Presentation
Patient complaining of ongoing hematuria and Hgb 8g/dL. He was undergoing radiotherapy for recurrence of bladder urothelial cell carcinoma, complicated by right sided hydronephrosis with subsequent nephrostomy and antegrade ureteric stent placement. A CT angiogram was performed
Patient Data



Right nephrostomy placement and antegrade ureteric stenting
Routine right nephrostomy and antegrade ureteric stenting. Obvious hydroureteronephrosis.

Pseudoaneurysm arising from the right lower pole intrarenal artery protruding into the right lower pole renal pelvis. There is associated moderate distension of the right extrarenal pelvis secondary to hemorrhage and mild prominence of the right ureter.

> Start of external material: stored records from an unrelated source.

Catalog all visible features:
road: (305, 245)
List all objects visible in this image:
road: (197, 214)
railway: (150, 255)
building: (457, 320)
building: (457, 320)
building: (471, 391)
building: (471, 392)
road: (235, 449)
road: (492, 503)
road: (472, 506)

Digital subtraction angiography
Selective catheterization of the right renal artery took place a Sos catheter, followed by a Progreat micro catheter, which was used to gain access to the lower pole division.
Right inferior renal artery pseudoaneurysm. Angiography revealed rapid shunting through the lower pole branch into a lower renal calyx.
Using super selective catheterization, coil embolization was performed and eventually all full flow to the pseudoaneurysm was terminated. Completion angiography reveals satisfactory flow to the remainder of the kidney.
Case Discussion
This case demonstrates an uncommon, but recognized major complication of percutaneous nephrostomy 1.